After living and tolerating that hell much longer than I should have I finally left and eventually filed bcuz his behavior worsened. Tried MC but he was only pretending and did none of the work – no sooner than marriage counseling was over he was back to the same unacceptable behaviors that had no place in marriage. Fast forward to now, divorce final, im complete NC (kids havent heard from him either) and yep his victim false narrative “she left me and filed for divorce” – & not the narrative of truth, “I imploded my marriage, disrespected my vows, lived a double life and FORCED my Wife to carry out this painful process of ending our marriage bcuz I didnt have the balls to”. After all that BS and seeing him for who he really is/was once the mask came off after 20 years – fuckwit announces he’s getting married!!!

That was my confirmation for me that leaving was the BEST thing I could have ever done.

persephone50
persephone50
5 years ago

Don’t apologize for doing what you have to do. I tried to stay with my cheating husband for 4 years.
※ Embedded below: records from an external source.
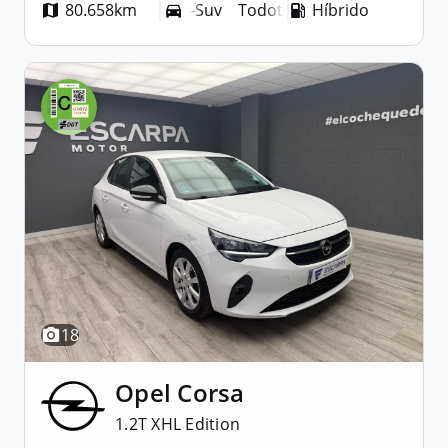
80.658km
Todoterreno-Suv
Híbrido
Todoterreno-Suv
18
Opel
Corsa
1.2T XHL Edition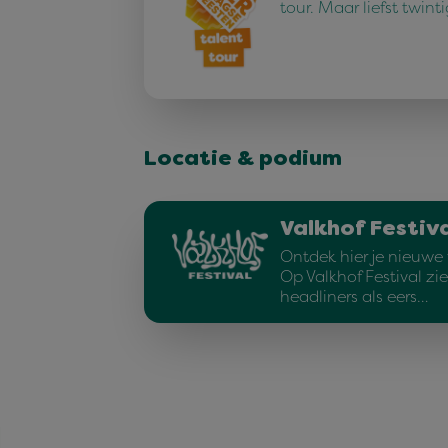
tour. Maar liefst twint
Locatie & podium
Valkhof Festiva
Ontdek hier je nieuwe f
Op Valkhof Festival zi
headliners als eers…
For 3.5 of those years, he continued to lie and withhold information, visit porn and escort sites, and search for women he’d slept with online. Since D-Day #1 (of 4…or 5…who knows) I’ve set up rules, monitored his whereabouts, changed account management settings and passwords, checked his phone logs and browser history, and compiled a staggering cache of evidence of his 10+ years of serial infidelity involving DOZENS of women. I have lost days, weeks, and months of my life (along with 20 pounds, some hair, and too much sleep) trying to keep from being a chump again. The irony is that all of it MADE ME A CHUMP. Now I’m the bitch who dares to leave because I can’t forgive and trust that he doesn’t suck. It’s bullshit. Leaving is the best decision I’ve made in YEARS. Our kids are worried, but doing okay. They know they are loved and that we are here for them. The process is overwhelming, but not nearly as overwhelming as the thought of staying married. Even if your kids don’t know the details, they most likely already know the truth. Kids are smart and they understand more than we think. Be strong. You’ve got this!

betrayedhusdand303
betrayedhusdand303
5 years ago

Thank you so much for the reply. I am doing my best right now, and I know what you and others commenting on this are right. It is just a hard trigger to pull. If she were a decent person, she’d leave and let me raise our boys. I mean, she cheated right. But nothings fair here, and she wont do whats right.
I suppose as one comment stated, my heart needs to catch up with my head. I appreciate all the advice. As a side note, I have met with a lawyer, back when I first found out about the affair. I just never moved forward. Stuck in the mud I suppose.
I truly appreciate the words of wisdom here.

RealMonkeyLove
RealMonkeyLove
5 years ago

Dude, I lived this, not as long as you but take it from me that you need to divorce your wife. What you have is a half a life and I’m sure you deserve better. I divorced my cheating ex and am now the happiest I’ve been for years. It sucks not being with the kids every day but to stay with abuse, constant disrespect and being used is not an option. In the long run it’s better to model that self respect is more important than maintaining a relationship with someone who does not respect you.